User Rating: 9.5 | Super Metroid SNES
The Good: Atmospheric gameplay; a story; absolutely amazing music; Zebes is massive, and the fact it was used in the original too doesn't take away from the game; plenty of cool, mostly new items to collect; you're rewarded for speed and item collection; the game will challenge you in general.

The Bad: For once Gamespot was right, it's been far too long for this classic (13 years? wtf? !@#$%&#%!@&!); the game is hard to the point of being too hard, i.e. impossible to find items, invisible walls, etc.

Metroid is the most screwed-over franchise in the history of videogaming. Seriously people. Let's take a look.

The first Metroid didn't enjoy high enough production values to get a battery backed save system, so when The Legend of Zelda came out the same year as it did, it was instantaneously destroyed. The best it could get was the second-best game of 1987. There's a good title to have.

Metroid II: Return of Samus was in black and white and never got brought into color. Link's Awakening did, sure, but not this one. Plus it came out when A Link to the Past and Link's Awakening did, so everyone was focused on them.

Satan took control of this franchise from the start, I swear to God.

Even Super Metroid, which changed the franchise forever, was screwed because it came along so late in the life of the Super NES. Yet, for sure, it's the best of the original series (excluding all games with the word 'Prime' in the title), and possibly the best including those. So why am I reviewing this game?

Simply, it's the most overlooked game, in the most overlooked game franchise, ever. Zelda is plenty famous, and Mario even more so. Yet Metroid, which is the home of Nintendo's first lady, as far as I'm concerned (yeah, she pwns Peach and Zelda), isn't.

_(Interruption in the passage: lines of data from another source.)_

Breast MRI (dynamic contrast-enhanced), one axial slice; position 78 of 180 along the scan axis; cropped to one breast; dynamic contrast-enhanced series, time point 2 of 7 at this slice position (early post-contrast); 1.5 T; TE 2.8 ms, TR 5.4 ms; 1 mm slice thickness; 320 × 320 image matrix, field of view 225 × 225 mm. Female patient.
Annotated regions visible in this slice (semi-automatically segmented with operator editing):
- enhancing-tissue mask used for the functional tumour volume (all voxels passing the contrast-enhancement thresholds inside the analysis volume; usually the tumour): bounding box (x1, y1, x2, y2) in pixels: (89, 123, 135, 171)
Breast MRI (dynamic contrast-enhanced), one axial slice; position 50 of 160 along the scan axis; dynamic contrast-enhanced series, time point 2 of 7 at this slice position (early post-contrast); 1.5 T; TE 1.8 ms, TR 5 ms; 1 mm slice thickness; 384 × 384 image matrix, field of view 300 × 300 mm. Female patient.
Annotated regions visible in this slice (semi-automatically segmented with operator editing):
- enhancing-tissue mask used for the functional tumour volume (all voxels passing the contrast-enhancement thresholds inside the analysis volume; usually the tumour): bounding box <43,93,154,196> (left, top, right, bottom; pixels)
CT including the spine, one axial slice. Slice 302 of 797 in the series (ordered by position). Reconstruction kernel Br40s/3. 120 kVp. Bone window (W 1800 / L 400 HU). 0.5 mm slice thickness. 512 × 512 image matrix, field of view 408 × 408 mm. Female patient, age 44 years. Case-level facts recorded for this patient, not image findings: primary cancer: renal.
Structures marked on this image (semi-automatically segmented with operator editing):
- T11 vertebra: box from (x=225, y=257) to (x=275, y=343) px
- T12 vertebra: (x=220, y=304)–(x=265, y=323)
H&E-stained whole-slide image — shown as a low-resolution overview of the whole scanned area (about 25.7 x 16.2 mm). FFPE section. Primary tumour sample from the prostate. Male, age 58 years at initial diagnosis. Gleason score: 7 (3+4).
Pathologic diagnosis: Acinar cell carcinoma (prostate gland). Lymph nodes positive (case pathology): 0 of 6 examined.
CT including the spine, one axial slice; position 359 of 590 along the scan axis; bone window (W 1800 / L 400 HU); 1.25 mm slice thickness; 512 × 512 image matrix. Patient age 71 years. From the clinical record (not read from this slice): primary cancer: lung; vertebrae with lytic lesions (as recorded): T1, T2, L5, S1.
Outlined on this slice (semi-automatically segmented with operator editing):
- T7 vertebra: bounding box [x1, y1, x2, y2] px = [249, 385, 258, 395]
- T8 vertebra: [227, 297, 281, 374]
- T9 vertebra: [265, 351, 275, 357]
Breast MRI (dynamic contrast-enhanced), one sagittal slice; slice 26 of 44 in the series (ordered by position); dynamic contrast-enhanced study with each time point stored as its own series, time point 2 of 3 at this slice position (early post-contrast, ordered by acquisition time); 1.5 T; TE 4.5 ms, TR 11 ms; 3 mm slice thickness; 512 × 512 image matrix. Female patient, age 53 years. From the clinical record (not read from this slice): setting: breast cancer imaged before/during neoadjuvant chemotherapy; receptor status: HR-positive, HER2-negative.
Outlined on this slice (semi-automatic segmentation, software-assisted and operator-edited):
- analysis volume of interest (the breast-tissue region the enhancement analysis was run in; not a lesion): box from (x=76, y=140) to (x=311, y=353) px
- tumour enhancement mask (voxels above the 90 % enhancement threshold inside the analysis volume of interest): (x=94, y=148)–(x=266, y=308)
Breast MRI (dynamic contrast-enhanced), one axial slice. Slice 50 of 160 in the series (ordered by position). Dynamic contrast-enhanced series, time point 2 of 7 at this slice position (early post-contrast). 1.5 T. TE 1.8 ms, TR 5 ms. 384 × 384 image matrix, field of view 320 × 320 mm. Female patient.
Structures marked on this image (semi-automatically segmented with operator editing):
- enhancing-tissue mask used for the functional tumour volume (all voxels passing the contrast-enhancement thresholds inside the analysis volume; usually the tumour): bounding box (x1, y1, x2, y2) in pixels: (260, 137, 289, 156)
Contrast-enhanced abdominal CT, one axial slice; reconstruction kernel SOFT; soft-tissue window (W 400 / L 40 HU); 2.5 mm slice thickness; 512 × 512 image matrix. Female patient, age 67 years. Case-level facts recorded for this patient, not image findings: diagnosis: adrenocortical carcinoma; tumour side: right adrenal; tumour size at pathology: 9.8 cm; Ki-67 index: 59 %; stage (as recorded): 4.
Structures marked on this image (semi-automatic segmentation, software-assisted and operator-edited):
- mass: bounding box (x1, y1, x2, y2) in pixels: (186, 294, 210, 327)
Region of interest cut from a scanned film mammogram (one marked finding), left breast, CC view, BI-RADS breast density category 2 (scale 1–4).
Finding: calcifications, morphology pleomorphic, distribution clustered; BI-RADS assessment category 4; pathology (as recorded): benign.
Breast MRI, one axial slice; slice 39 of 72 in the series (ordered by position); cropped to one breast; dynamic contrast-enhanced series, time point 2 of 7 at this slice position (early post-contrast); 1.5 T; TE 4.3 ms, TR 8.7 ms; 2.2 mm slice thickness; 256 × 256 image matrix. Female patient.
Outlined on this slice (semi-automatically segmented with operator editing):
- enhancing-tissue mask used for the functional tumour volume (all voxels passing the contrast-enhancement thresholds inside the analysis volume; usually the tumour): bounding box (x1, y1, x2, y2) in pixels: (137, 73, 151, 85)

That's too bad. The gameplay itself is absolutely amazing. Shooting, jumping, switching out missiles and the X-ray visor, charge beams, the much, MUCH better aiming compared to the original two, it's all freaking awesome. I for one even praise the secret wall jump move, which makes the game much faster and easier, but is hard to pull off. There are a ton of items and a lot of exploring to do, and the vague idea that there's a plot.

The graphics are pretty lame now, but I can definitely tell they were good in the day. They look about as good as A Link to the Past, so I think they must have been good. No points docked there.

The music was wonderful. Later Metroid games use them rather often, and it's easy to see why. They help make the game atmospheric and rather dark for a rated E game, and simply fit in perfectly everywhere.

The length is interesting. It's ten or twenty hours if you speed through, but there's plenty of replayability for two reasons. One, it's fun as all get out. Two, more items and faster times mean you get to see more of the lovely Samus Aran herself at the end!

My only complaint that docked some points for it was this: it's too freaking hard to get all the items! I don't think fake walls are fair to gamers. Sure the X-ray visor offsets that sort of, but it comes so late in the game you have to explore everything again, a TON, to get the stuff, by which point your time is screwed.

Still, it's plenty of fun, and not to be missed for anything. ANYTHING.